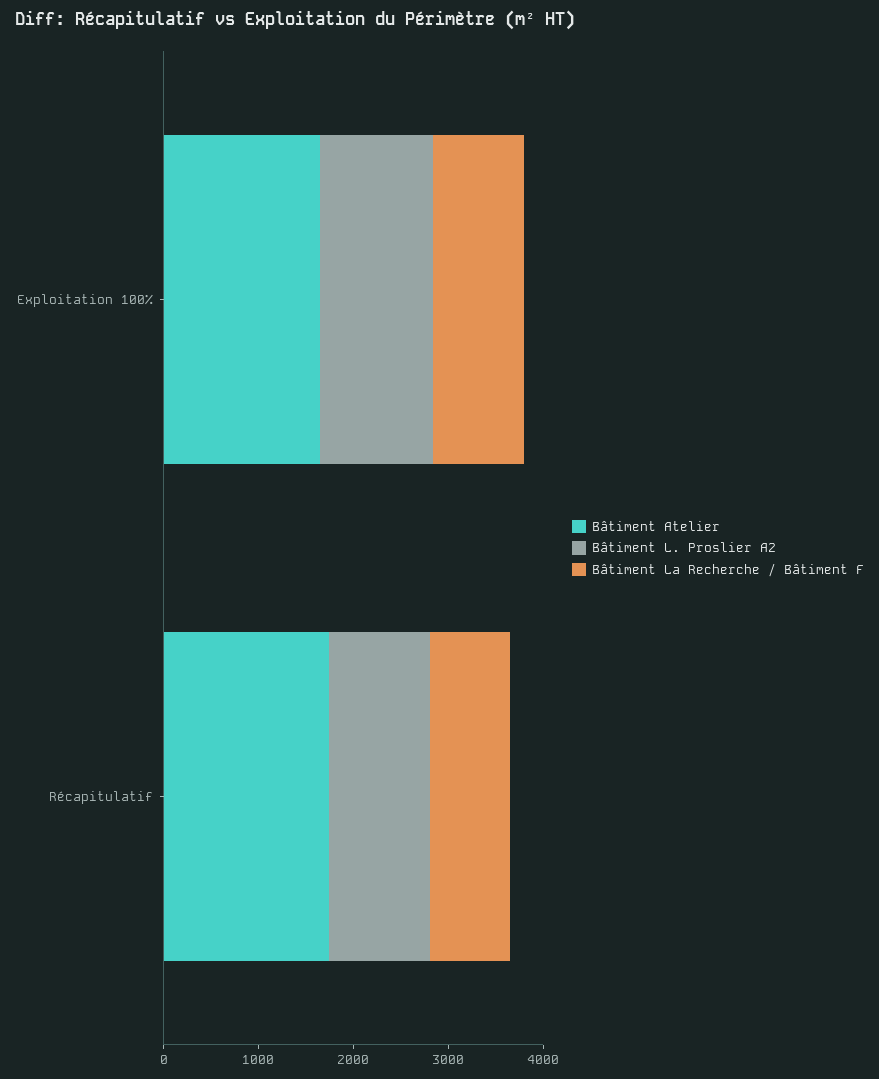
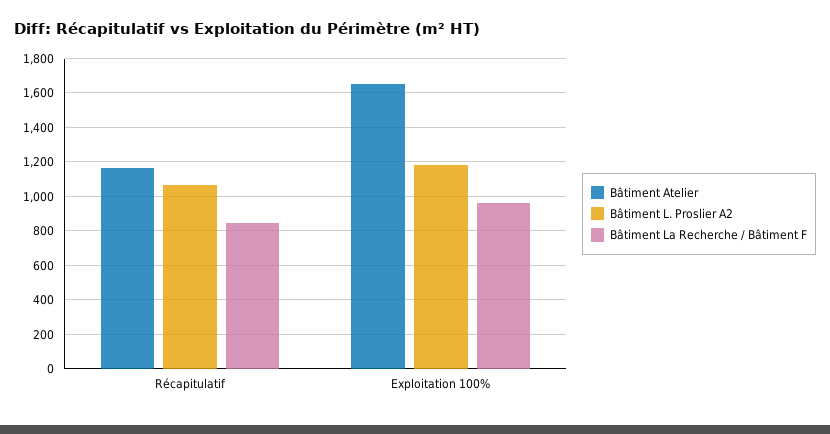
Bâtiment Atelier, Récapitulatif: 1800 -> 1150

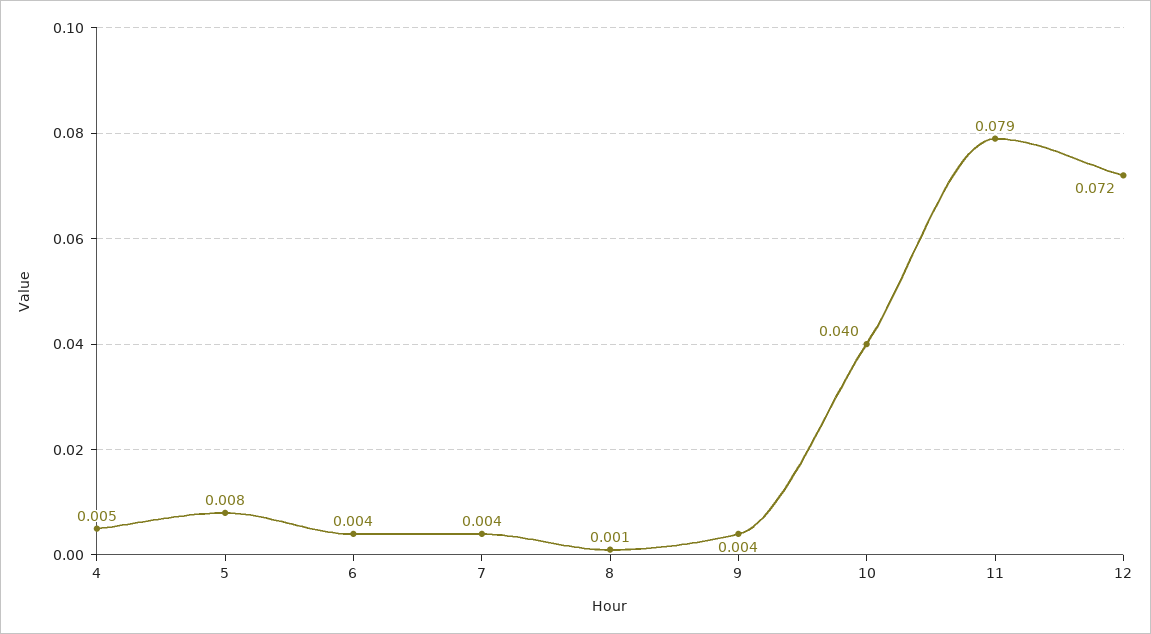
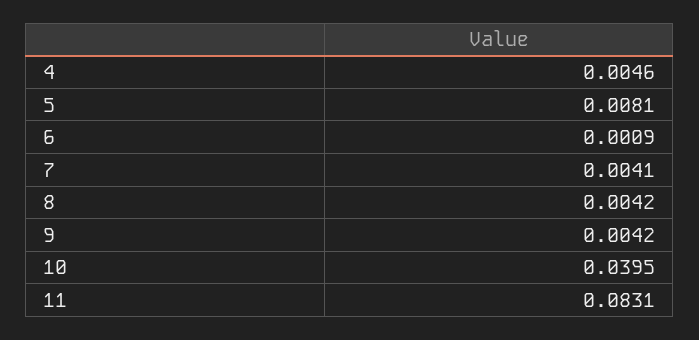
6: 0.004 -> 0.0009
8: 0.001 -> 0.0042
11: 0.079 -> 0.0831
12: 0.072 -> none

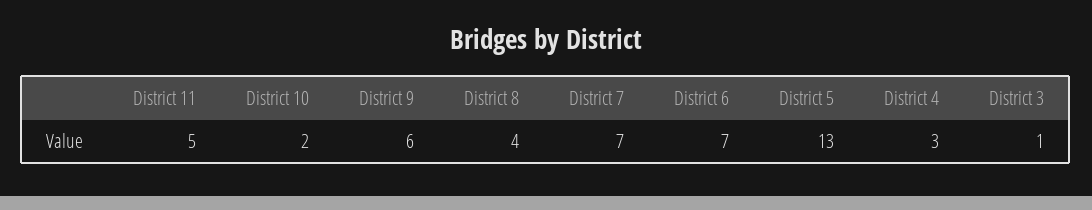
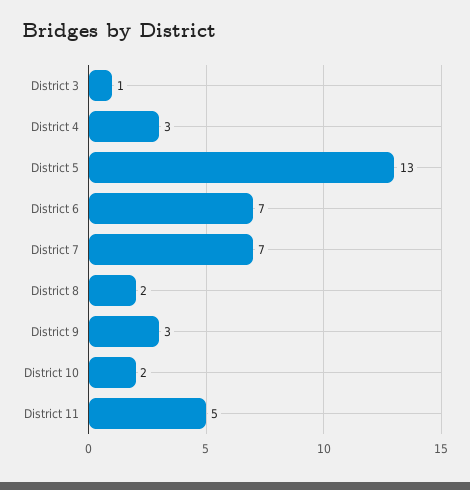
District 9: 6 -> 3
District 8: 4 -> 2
- - -
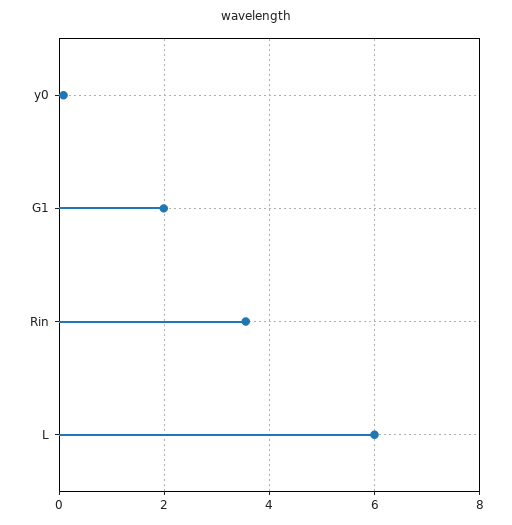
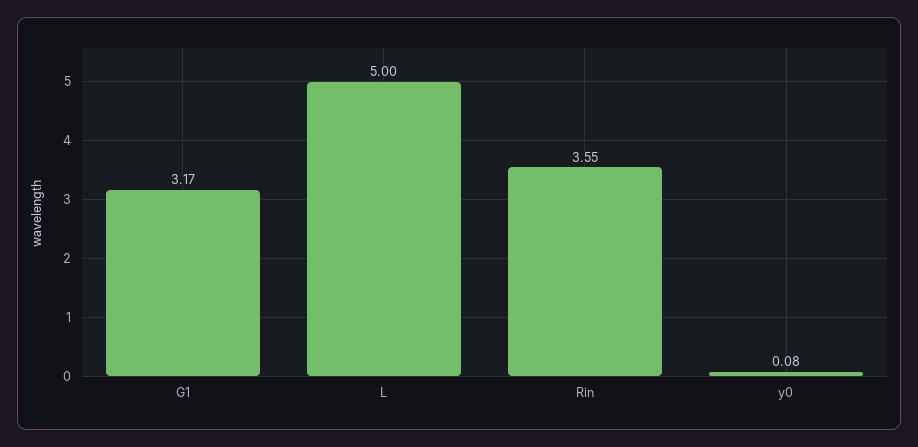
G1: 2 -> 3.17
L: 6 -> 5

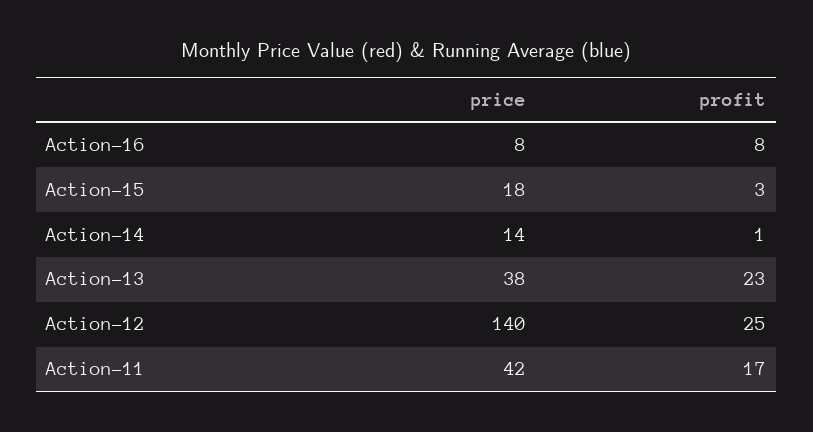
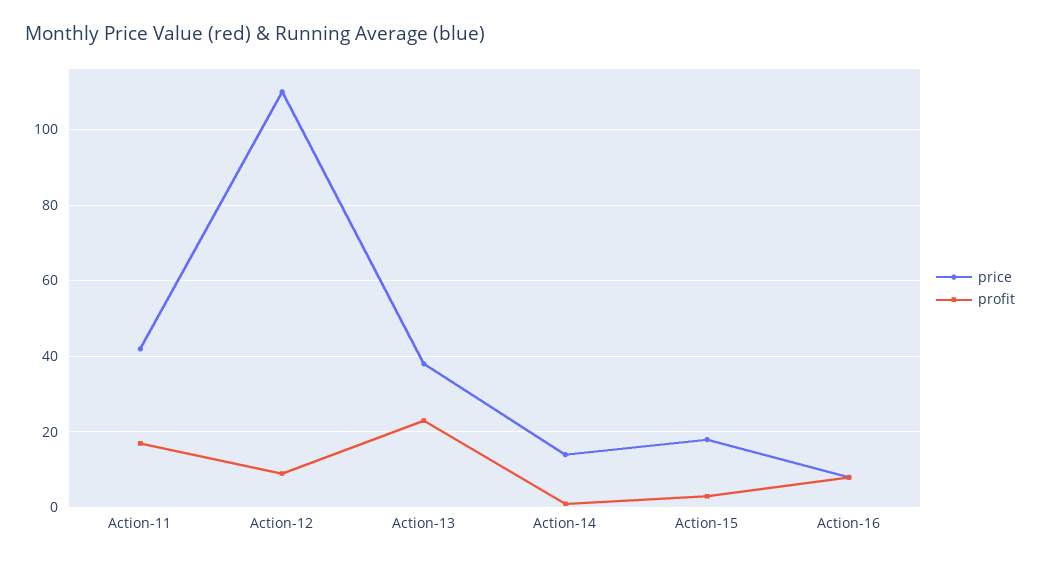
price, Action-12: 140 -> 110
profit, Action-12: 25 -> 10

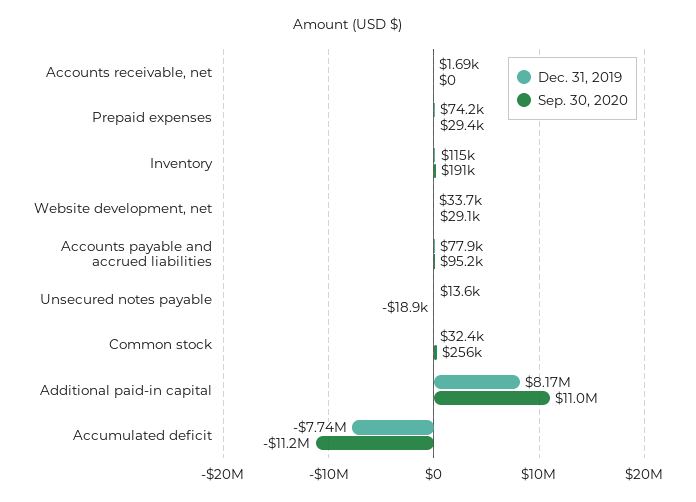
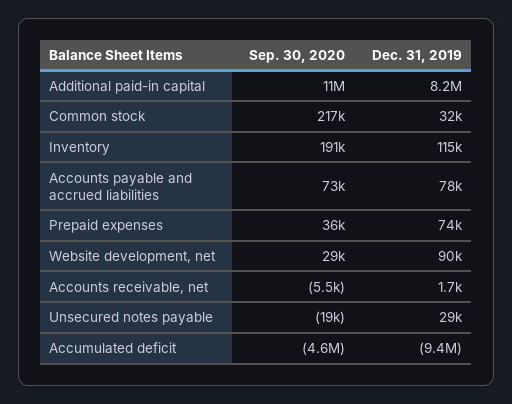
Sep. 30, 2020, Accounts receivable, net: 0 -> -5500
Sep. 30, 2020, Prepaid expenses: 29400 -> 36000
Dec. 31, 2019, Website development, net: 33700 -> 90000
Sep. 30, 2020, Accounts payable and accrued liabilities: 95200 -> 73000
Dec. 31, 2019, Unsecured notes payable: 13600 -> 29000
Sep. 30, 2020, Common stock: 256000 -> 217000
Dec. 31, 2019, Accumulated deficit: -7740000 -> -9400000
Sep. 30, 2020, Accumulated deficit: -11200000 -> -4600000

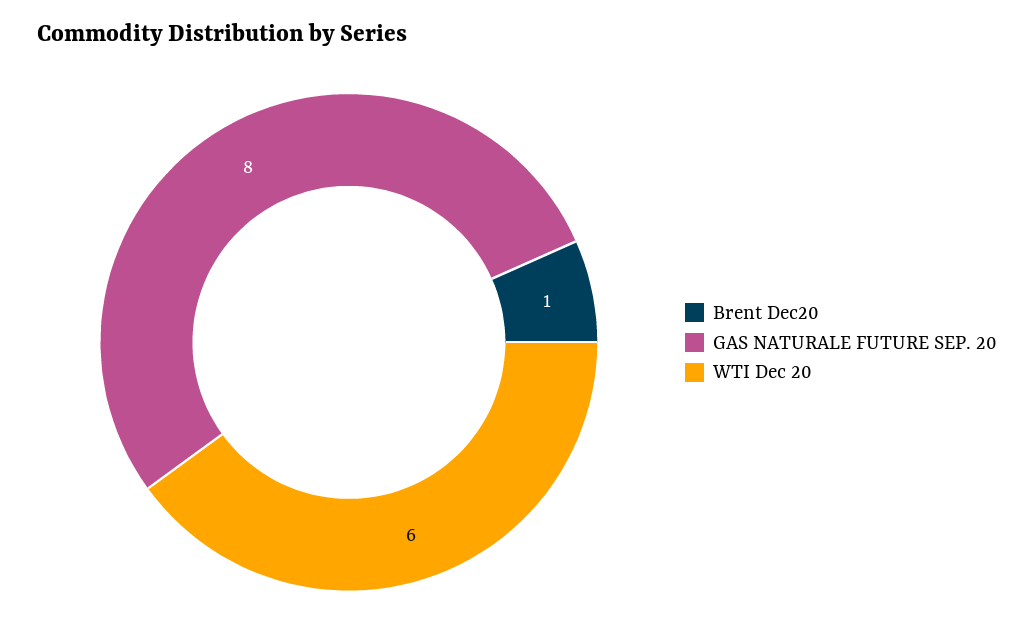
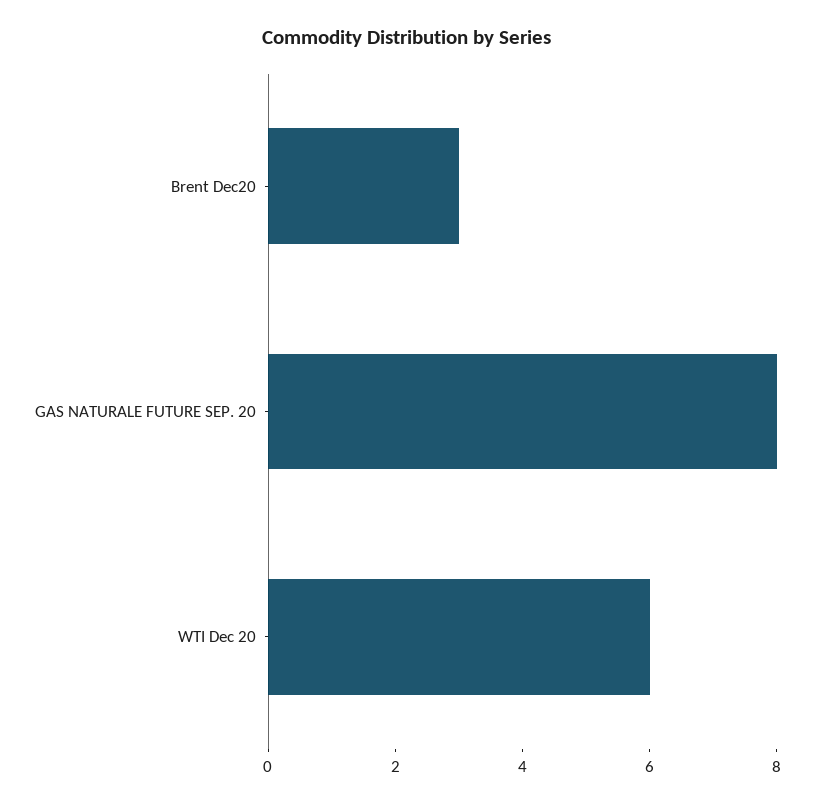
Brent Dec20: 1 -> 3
- - -
Task prompt: Would you copy out, exactly and with no pictures, only the lines above from the one that contains "Bâtiment Atelier, Récapitulatif: 1800 -> 1150" through the one that contains "District 8: 4 -> 2"?

Solution for this task:
Bâtiment Atelier, Récapitulatif: 1800 -> 1150

6: 0.004 -> 0.0009
8: 0.001 -> 0.0042
11: 0.079 -> 0.0831
12: 0.072 -> none

District 9: 6 -> 3
District 8: 4 -> 2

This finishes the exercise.